Aufgabenstellung: Ändern Sie „ΕΣΩΤΕΡΙΚΩΝ“ in „ΟΙΚΟΝΟΜΙΚΩΝ“ und geben Sie die Zeilen erneut wieder. Beginnen Sie bei der Zeile mit „Rendered at 1241 by 1754 pixels.“, hören Sie nach der Zeile mit „list α) Της“ auf und lassen Sie alles Übrige unverändert.

Datengrundlage:
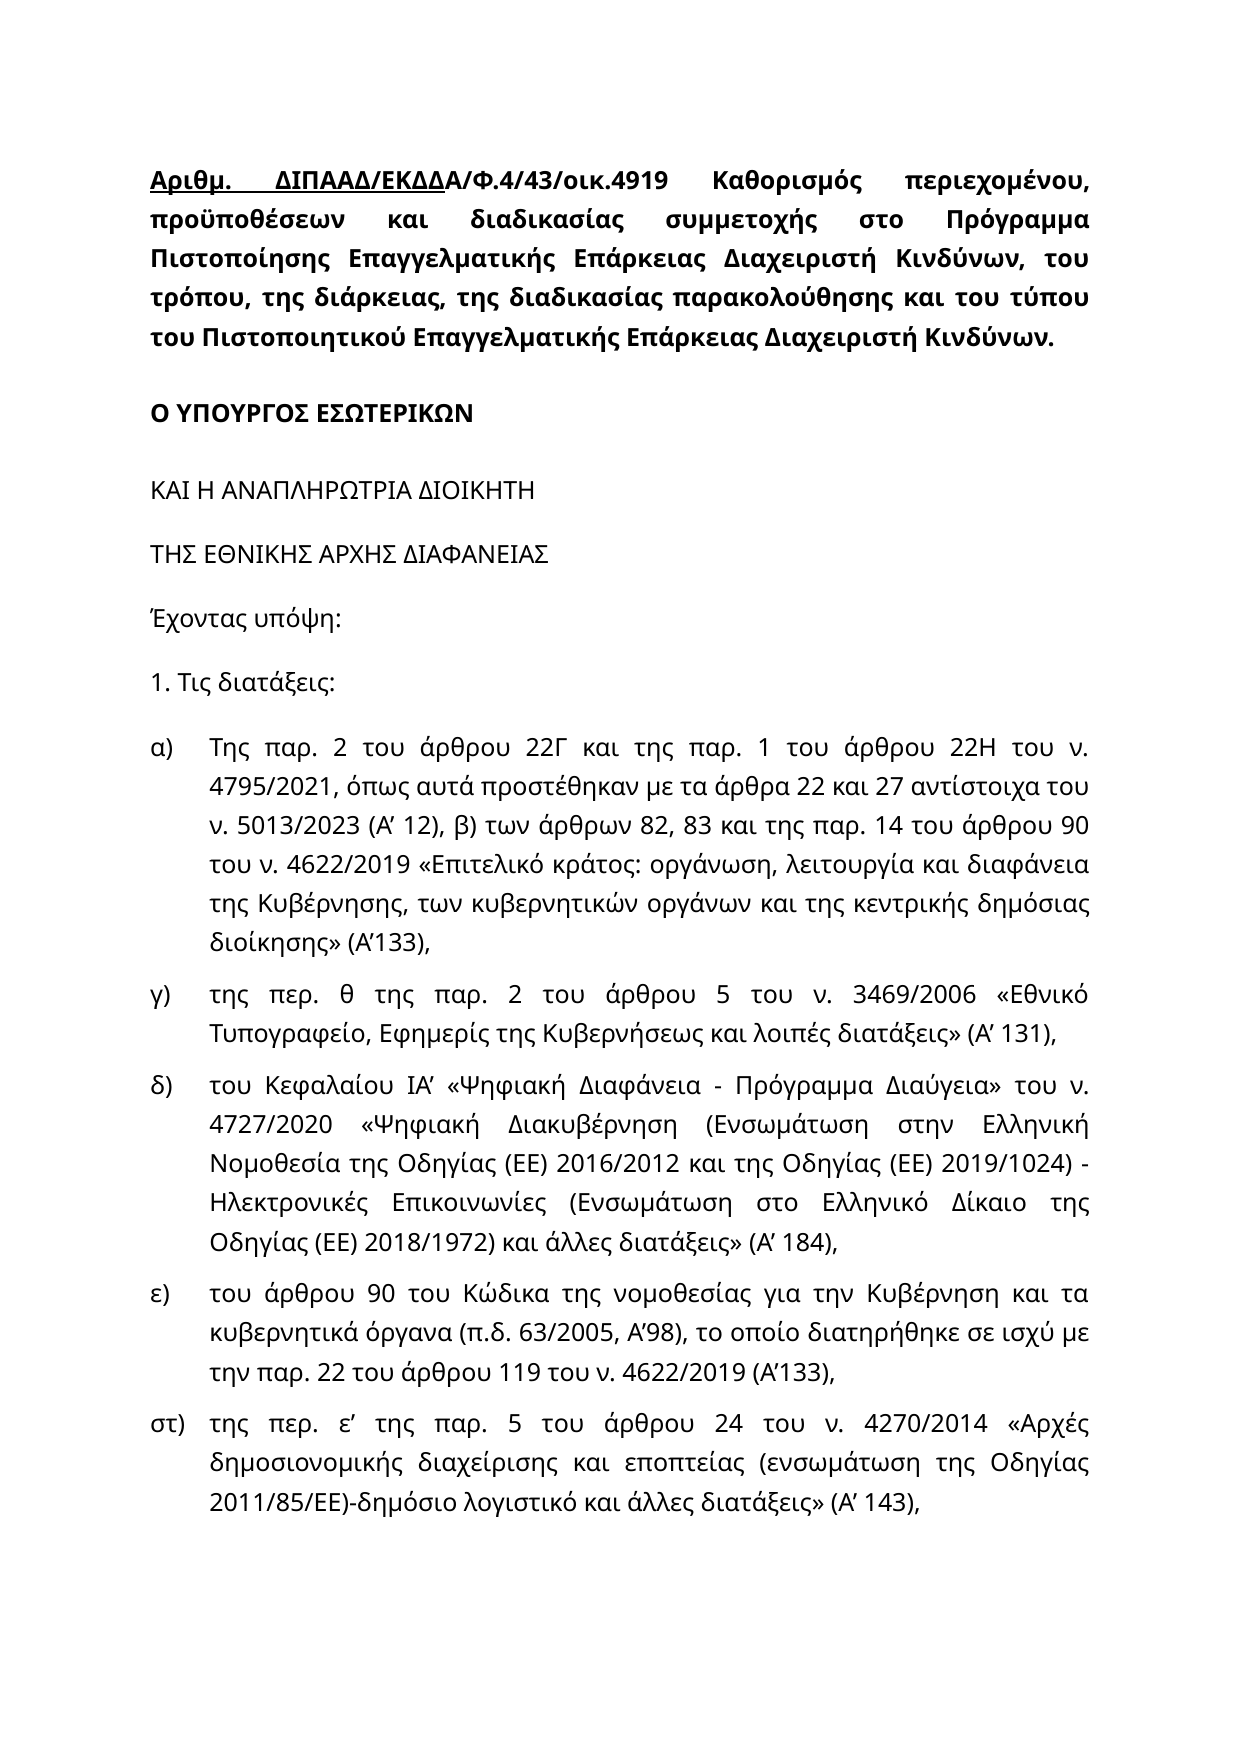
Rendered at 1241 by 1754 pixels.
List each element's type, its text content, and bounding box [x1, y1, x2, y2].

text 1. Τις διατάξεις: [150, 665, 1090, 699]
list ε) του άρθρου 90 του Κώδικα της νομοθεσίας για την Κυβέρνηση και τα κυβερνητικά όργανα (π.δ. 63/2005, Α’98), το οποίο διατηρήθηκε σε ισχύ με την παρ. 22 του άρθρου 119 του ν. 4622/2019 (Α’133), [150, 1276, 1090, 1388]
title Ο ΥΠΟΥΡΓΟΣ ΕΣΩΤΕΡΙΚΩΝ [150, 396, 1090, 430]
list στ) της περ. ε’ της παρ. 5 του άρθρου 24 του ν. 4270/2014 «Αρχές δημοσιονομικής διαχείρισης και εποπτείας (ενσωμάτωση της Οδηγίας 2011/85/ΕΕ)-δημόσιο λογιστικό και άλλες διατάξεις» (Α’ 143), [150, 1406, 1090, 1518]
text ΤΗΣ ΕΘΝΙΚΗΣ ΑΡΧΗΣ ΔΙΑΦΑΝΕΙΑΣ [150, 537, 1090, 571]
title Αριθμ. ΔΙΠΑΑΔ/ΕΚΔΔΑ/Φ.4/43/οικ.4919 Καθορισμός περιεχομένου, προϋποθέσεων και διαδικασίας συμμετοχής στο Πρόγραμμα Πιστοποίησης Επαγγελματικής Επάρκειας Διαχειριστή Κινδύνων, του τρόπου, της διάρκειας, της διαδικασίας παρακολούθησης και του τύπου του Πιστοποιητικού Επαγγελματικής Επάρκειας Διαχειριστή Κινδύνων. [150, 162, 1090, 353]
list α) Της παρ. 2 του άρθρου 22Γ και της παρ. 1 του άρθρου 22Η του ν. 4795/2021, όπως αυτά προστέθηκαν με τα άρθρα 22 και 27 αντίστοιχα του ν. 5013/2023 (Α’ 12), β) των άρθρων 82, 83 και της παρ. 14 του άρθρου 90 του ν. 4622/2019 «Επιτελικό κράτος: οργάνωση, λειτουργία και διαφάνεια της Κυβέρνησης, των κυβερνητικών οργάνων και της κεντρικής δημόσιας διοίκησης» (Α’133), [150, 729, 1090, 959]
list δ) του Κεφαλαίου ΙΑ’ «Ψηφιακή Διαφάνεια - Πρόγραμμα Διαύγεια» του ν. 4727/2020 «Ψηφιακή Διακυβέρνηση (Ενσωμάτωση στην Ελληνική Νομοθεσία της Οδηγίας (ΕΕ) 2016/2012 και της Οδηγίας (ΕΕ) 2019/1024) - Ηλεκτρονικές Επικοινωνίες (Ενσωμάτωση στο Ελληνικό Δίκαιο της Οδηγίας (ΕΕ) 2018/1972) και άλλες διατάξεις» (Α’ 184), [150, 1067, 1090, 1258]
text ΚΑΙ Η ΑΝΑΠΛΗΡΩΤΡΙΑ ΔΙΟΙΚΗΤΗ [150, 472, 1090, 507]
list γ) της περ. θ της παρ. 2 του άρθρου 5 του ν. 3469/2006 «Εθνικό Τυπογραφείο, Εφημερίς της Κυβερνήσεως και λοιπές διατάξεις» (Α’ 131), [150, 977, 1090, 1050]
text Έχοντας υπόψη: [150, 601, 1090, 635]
==
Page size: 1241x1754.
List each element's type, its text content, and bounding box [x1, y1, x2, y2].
* * *
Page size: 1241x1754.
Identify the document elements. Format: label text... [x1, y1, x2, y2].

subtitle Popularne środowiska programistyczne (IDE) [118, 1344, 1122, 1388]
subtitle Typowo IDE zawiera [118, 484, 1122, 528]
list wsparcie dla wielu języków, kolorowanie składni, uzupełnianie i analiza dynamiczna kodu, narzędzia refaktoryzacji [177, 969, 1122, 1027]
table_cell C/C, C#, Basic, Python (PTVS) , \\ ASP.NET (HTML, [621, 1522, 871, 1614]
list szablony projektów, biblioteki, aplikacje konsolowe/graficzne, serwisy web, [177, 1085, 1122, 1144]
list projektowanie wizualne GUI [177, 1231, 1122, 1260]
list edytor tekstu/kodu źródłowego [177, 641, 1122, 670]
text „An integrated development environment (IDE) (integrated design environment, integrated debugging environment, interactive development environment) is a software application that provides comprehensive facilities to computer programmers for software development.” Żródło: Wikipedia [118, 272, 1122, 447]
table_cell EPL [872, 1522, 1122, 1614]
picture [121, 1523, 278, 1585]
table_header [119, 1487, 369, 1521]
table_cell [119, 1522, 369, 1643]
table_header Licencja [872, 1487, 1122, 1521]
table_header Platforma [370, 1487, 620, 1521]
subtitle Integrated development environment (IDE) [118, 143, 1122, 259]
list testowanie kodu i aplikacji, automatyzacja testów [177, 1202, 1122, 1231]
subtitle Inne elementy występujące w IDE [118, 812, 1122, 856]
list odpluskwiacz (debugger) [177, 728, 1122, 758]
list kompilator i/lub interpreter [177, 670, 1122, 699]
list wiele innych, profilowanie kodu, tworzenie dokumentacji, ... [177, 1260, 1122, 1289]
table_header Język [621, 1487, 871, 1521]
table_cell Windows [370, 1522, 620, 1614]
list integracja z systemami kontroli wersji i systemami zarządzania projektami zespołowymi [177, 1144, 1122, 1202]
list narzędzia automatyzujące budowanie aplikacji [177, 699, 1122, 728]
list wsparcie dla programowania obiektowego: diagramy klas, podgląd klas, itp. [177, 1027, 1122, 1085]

Musterlösung:
Rendered at 1241 by 1754 pixels.
List each element's type, its text content, and bounding box [x1, y1, x2, y2].

text 1. Τις διατάξεις: [150, 665, 1090, 699]
list ε) του άρθρου 90 του Κώδικα της νομοθεσίας για την Κυβέρνηση και τα κυβερνητικά όργανα (π.δ. 63/2005, Α’98), το οποίο διατηρήθηκε σε ισχύ με την παρ. 22 του άρθρου 119 του ν. 4622/2019 (Α’133), [150, 1276, 1090, 1388]
title Ο ΥΠΟΥΡΓΟΣ ΟΙΚΟΝΟΜΙΚΩΝ [150, 396, 1090, 430]
list στ) της περ. ε’ της παρ. 5 του άρθρου 24 του ν. 4270/2014 «Αρχές δημοσιονομικής διαχείρισης και εποπτείας (ενσωμάτωση της Οδηγίας 2011/85/ΕΕ)-δημόσιο λογιστικό και άλλες διατάξεις» (Α’ 143), [150, 1406, 1090, 1518]
text ΤΗΣ ΕΘΝΙΚΗΣ ΑΡΧΗΣ ΔΙΑΦΑΝΕΙΑΣ [150, 537, 1090, 571]
title Αριθμ. ΔΙΠΑΑΔ/ΕΚΔΔΑ/Φ.4/43/οικ.4919 Καθορισμός περιεχομένου, προϋποθέσεων και διαδικασίας συμμετοχής στο Πρόγραμμα Πιστοποίησης Επαγγελματικής Επάρκειας Διαχειριστή Κινδύνων, του τρόπου, της διάρκειας, της διαδικασίας παρακολούθησης και του τύπου του Πιστοποιητικού Επαγγελματικής Επάρκειας Διαχειριστή Κινδύνων. [150, 162, 1090, 353]
list α) Της παρ. 2 του άρθρου 22Γ και της παρ. 1 του άρθρου 22Η του ν. 4795/2021, όπως αυτά προστέθηκαν με τα άρθρα 22 και 27 αντίστοιχα του ν. 5013/2023 (Α’ 12), β) των άρθρων 82, 83 και της παρ. 14 του άρθρου 90 του ν. 4622/2019 «Επιτελικό κράτος: οργάνωση, λειτουργία και διαφάνεια της Κυβέρνησης, των κυβερνητικών οργάνων και της κεντρικής δημόσιας διοίκησης» (Α’133), [150, 729, 1090, 959]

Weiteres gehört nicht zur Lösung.